Agreed with the exception that djot also applies this to nested lists, which I think is a huge misstep. User ergonomics are more important than convenient parsing, and while many markdown parsers interpret your example in an un-ergonomic way, djot rejects this:
The motivation for this choice is not "convenient parsing" but deeper considerations of language design. As explained at https://github.com/jgm/djot#rationale , this choice follows from two desiderata: (1) "The syntax should compose uniformly, in the following sense: if a sequence of lines has a certain meaning outside a list item or block quote, it should have the same meaning inside it." (2) "The syntax should be friendly to hard-wrapping: hard-wrapping a paragraph should not lead to different interpretations, e.g. when a number followed by a period ends up at the beginning of a line." The document explains the compromise we made in commonmark to avoid the need for blank lines. Djot tries to be more principled.

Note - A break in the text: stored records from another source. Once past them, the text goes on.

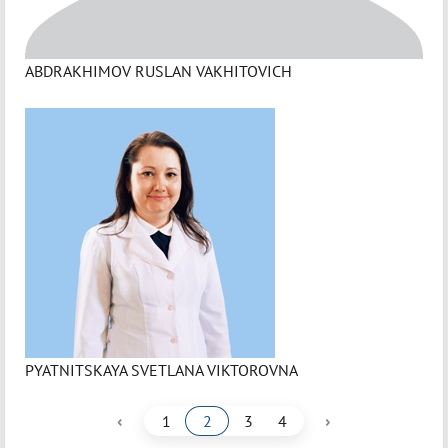
ABDRAKHIMOV RUSLAN VAKHITOVICH
PYATNITSKAYA SVETLANA VIKTOROVNA
‹
›
1
2
3
4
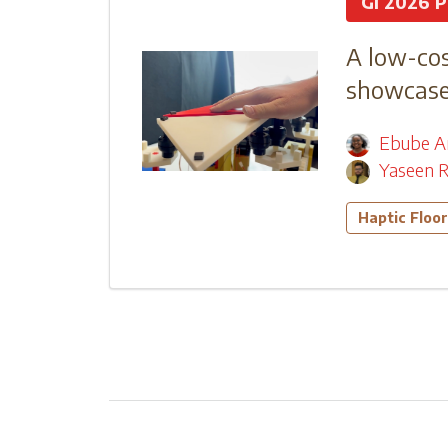
GI 2026 P
A low-cos
showcase 
Ebube A
Yaseen R
Haptic Floor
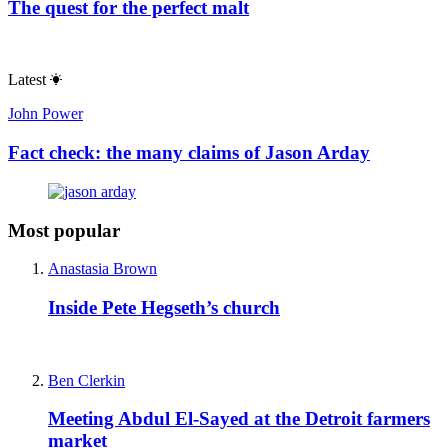
The quest for the perfect malt
Latest
John Power
Fact check: the many claims of Jason Arday
Most popular
Anastasia Brown
Inside Pete Hegseth’s church
Ben Clerkin
Meeting Abdul El-Sayed at the Detroit farmers
market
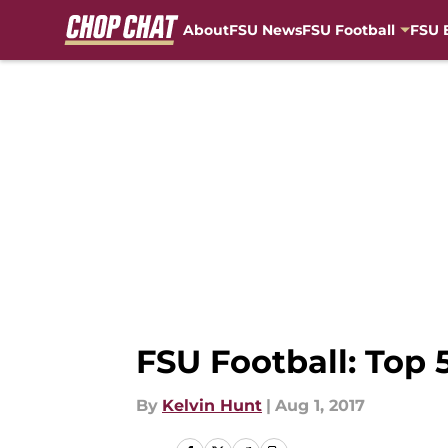
About
FSU News
FSU Football
FSU 
Skip to main content
FSU Football: Top 5
By
Kelvin Hunt
|
Aug 1, 2017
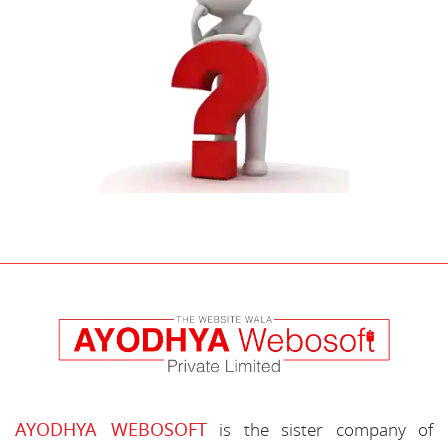
AYODHYA WEBOSOFT
is the sister company of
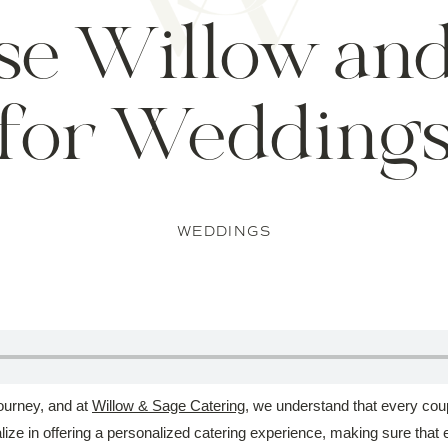
se Willow and
for Wedding
WEDDINGS
journey, and at
Willow & Sage Catering
, we understand that every coup
ze in offering a personalized catering experience, making sure that e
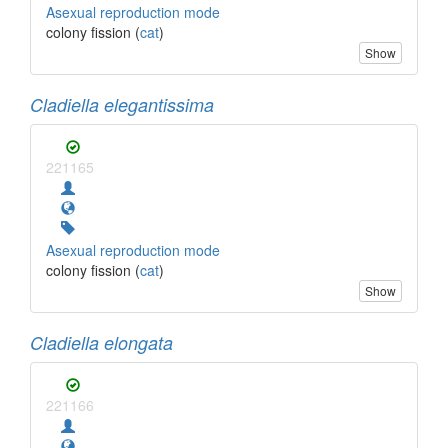
Asexual reproduction mode
colony fission (
cat
)
Show
Cladiella elegantissima
221165
Asexual reproduction mode
colony fission (
cat
)
Show
Cladiella elongata
221166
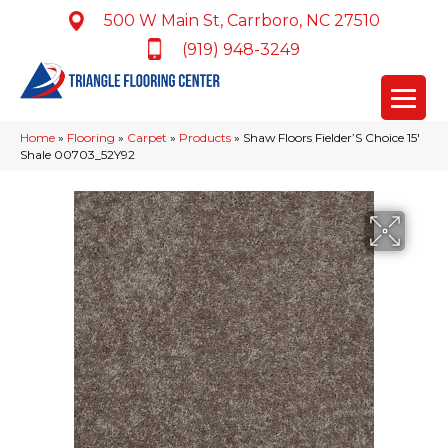
500 W Main St, Carrboro, NC 27510
(919) 948-3249
Home
»
Flooring
»
Carpet
»
Products
»
Shaw Floors Fielder’S Choice 15′
Shale 00703_52Y92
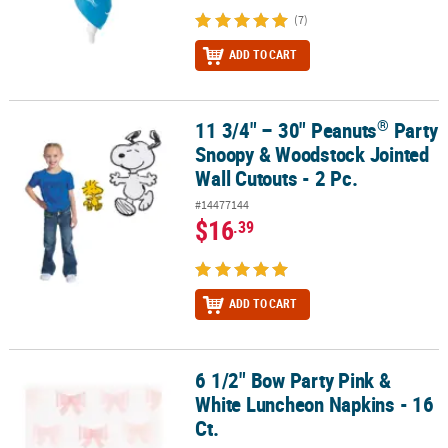
(7)
ADD TO CART
®
11 3/4" – 30" Peanuts
Party
®
11 3/4" – 30" Peanuts
Party Snoopy & Woodstock Jointed Wall Cut
Snoopy & Woodstock Jointed
Wall Cutouts - 2 Pc.
#14477144
$16
.39
ADD TO CART
6 1/2" Bow Party Pink &
6 1/2" Bow Party Pink & White Luncheon Napkins - 16 Ct.
White Luncheon Napkins - 16
Ct.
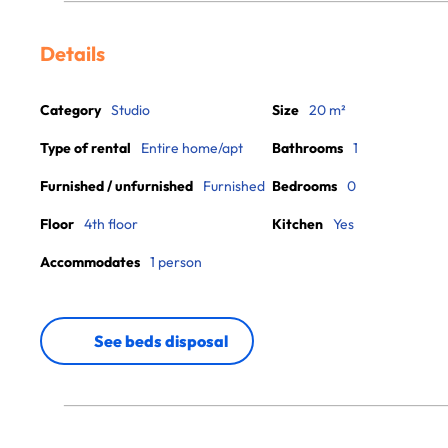
Details
Category
Studio
Size
20 m²
Type of rental
Entire home/apt
Bathrooms
1
Furnished / unfurnished
Furnished
Bedrooms
0
Floor
4th floor
Kitchen
Yes
Accommodates
1 person
See beds disposal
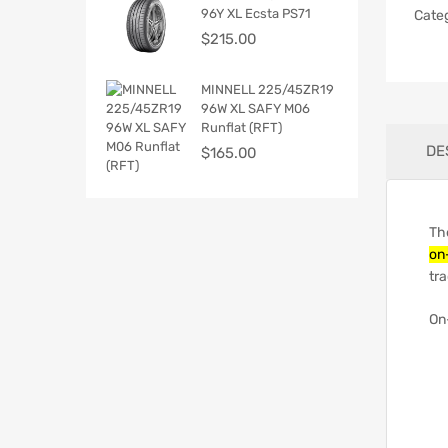
96Y XL Ecsta PS71
Cate
$
215.00
MINNELL 225/45ZR19
96W XL SAFY M06
Runflat (RFT)
DE
$
165.00
Th
on
tra
On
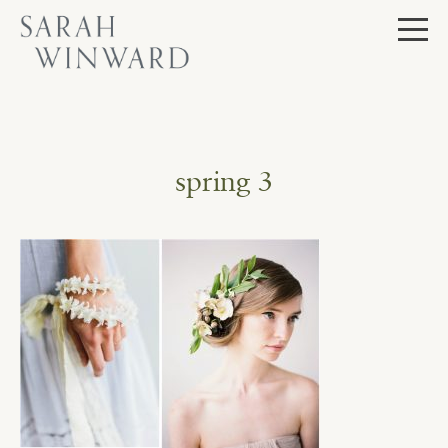
Skip
to
content
spring 3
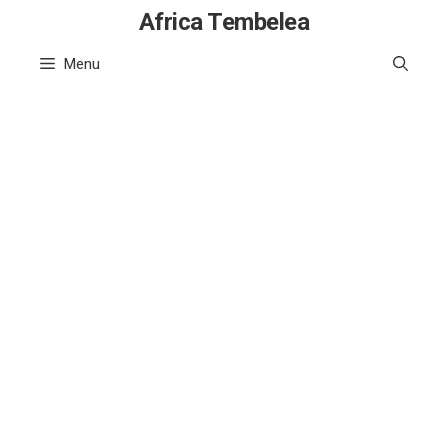
Skip
Africa Tembelea
to
Menu
content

This. The rationale of Djot's design decisions are sane. Heck, it's even understandable that lists 'require' the blank line. Yet blank lines in lists really break the reading flow. It would be worthwhile to sacrifice a pure design decision in favor of practicability and readability.
This is so horrifying I did not believe you and had to go test to make sure. Jesus that's awful. Force a newline on me before a list? Ugh but fine. Force it for every sub bullet? No freaking way, that looks catastrophically bad.
This forcing new lines thing almost totally eliminates any desire I have to experiment with it, when I was very excited about it when I first saw it come up. Hopefully they'll change their mind. They want source code to be readable then make a decision that makes our eyes bleed.